Vor dem Obergericht verlangte seine Verteidigerin im Wesentlichen einen Freispruch. Der 37-Jährige habe seiner Ex-Partnerin nie vorgeworfen, den Sohn körperlich misshandelt zu haben. Er habe psychische Gewalt gemeint. Und die Entfremdung zwischen Vater und Sohn, die die Mutter betreibe, sei eine Form von psychischer Gewalt. Auch von falschem Alarm könne keine Rede sein. Er sein von der zuständigen Kesb nicht ernst genommen und von dieser an die Polizei «abgeschoben» worden.

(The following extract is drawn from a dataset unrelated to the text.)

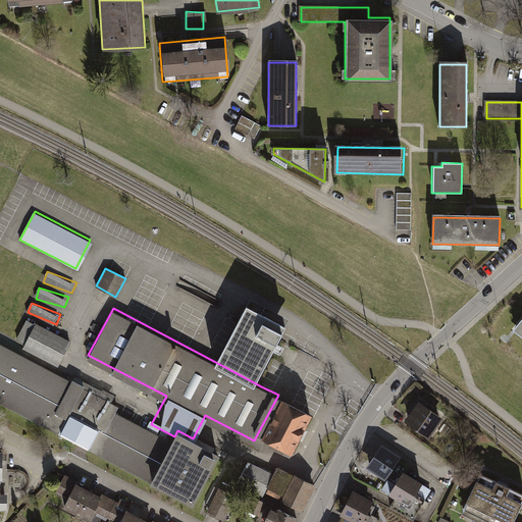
[(261,386),(291,329),(252,308),(221,365),(261,386)]
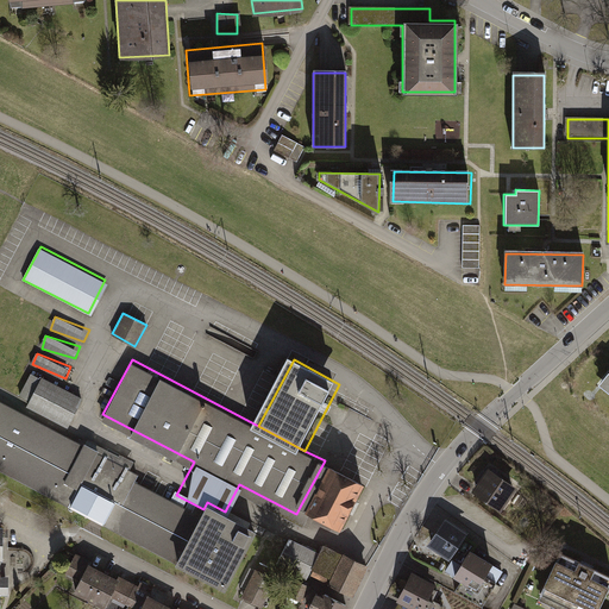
[(608,366),(592,389),(608,401),(608,366)]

Keinen Glauben schenkte die Verteidigerin dem Stalking-Tagebuch, das die Frau offenbar führte. Die Mutter habe alles unternommen, um ihren Ex-Partner als «gefährlichen Stalker» hinzustellen. Ihr Motiv sei klar: Sie wolle aus seiner angeblichen Gefährlichkeit Profit schlagen für die familienrechtliche Auseinandersetzung. Sie habe erreicht, dass der Mann bei den Behörden als «Querulant» betrachtet werde.

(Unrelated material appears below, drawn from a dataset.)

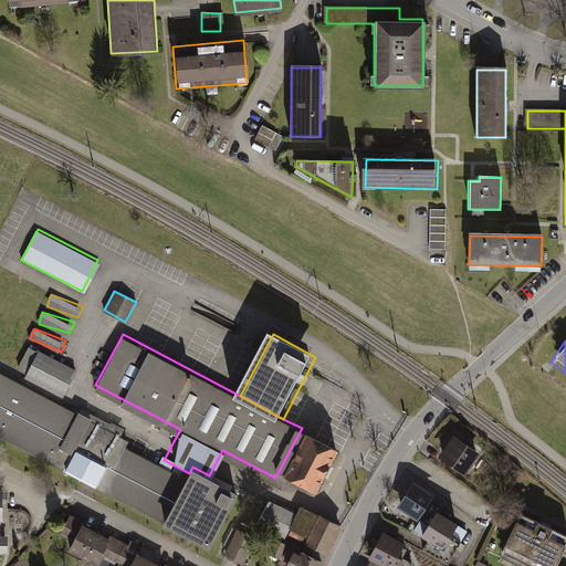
[(62,397),(77,368),(38,346),(22,375),(62,397)]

Bedingte Geld- statt Freiheitsstrafe

Das Obergericht bestätigte die Verurteilung wegen falscher Anschuldigung, falschem Alarm und Missachtung des Kontaktverbots. Seine Briefe hätten einen «durchaus dramatischen Charakter» gehabt und gravierende Vorwürfe enthalten, die polizeiliches Handeln notwendig gemacht hätten. Sinngemäss habe man aus diesen tatsächlich den Vorwurf herauslesen können, dass gegenüber dem Kind körperliche Gewalt ausgeübt werde.

Vom Stalking-Vorwurf (Nötigung) wurde der Mann hingegegen freigesprochen. Zwischen dem Inhalt der Anklageschrift und dem Inhalt des Stalking-Tagebuchs gäbe es eine Diskrepanz. Häufigkeit und Intensität der angeblichen Handlungen präsentierten sich unterschiedlich.

An Stelle einer bedingten Freiheitsstrafe von neun Monaten kassierte der 37-Jährige eine bedingte Geldstrafe von 180 Tagessätzen à 30 Franken sowie eine unbedingte Busse von 2000 Franken. Er müsse mit dem Problem «einen zivilisierten Umgang finden», meinte der Gerichtspräsident zum Abschluss. Das wird nötig sein, denn der Strafaufschub wurde mit einer Probezeit von vier Jahren versehen.